* _Exercise requirements_
Lift out all lines below that contain "Chairperson".

Data records:
+-------+
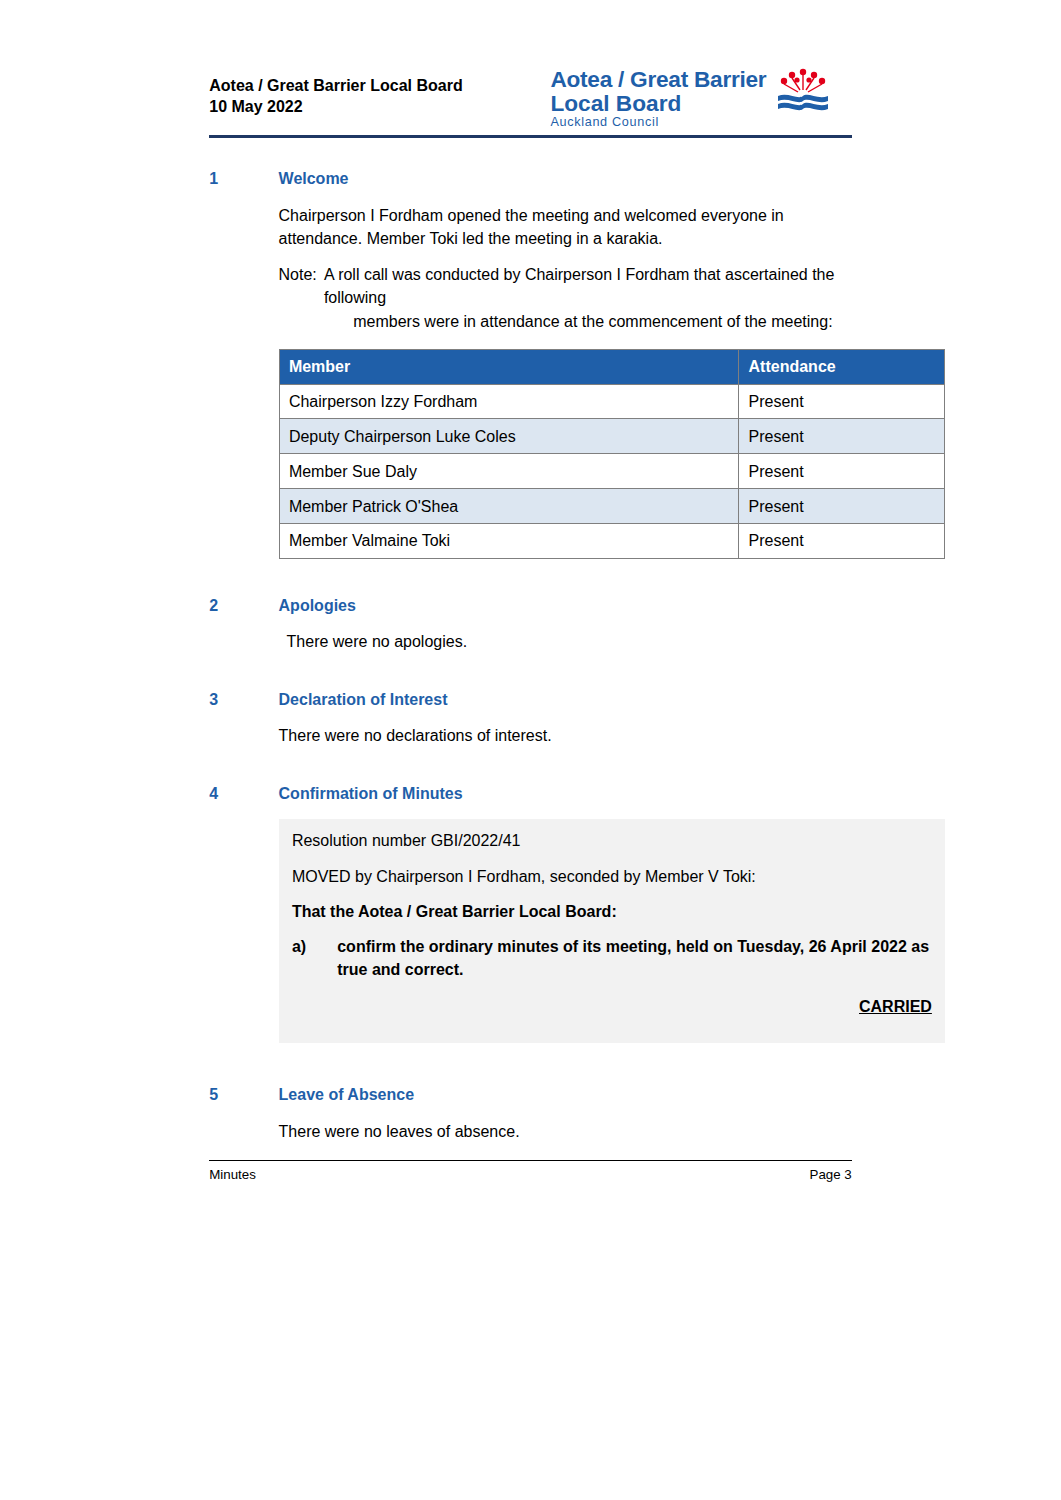Aotea / Great Barrier Local Board
10 May 2022
Aotea / Great Barrier
Local Board
Auckland Council
1
Welcome
Chairperson I Fordham opened the meeting and welcomed everyone in attendance. Member Toki led the meeting in a karakia.
Note:
A roll call was conducted by Chairperson I Fordham that ascertained the following members were in attendance at the commencement of the meeting:
| Member | Attendance |
| --- | --- |
| Chairperson Izzy Fordham | Present |
| Deputy Chairperson Luke Coles | Present |
| Member Sue Daly | Present |
| Member Patrick O'Shea | Present |
| Member Valmaine Toki | Present |
2
Apologies
There were no apologies.
3
Declaration of Interest
There were no declarations of interest.
4
Confirmation of Minutes
Resolution number GBI/2022/41
MOVED by Chairperson I Fordham, seconded by Member V Toki:
That the Aotea / Great Barrier Local Board:
a)
confirm the ordinary minutes of its meeting, held on Tuesday, 26 April 2022 as true and correct.
CARRIED
5
Leave of Absence
There were no leaves of absence.
Minutes
Page 3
+-------+
* _Solution to the exercise_
Chairperson I Fordham opened the meeting and welcomed everyone in attendance. Member Toki led the meeting in a karakia.
A roll call was conducted by Chairperson I Fordham that ascertained the following members were in attendance at the commencement of the meeting:
| Chairperson Izzy Fordham | Present |
| Deputy Chairperson Luke Coles | Present |
MOVED by Chairperson I Fordham, seconded by Member V Toki:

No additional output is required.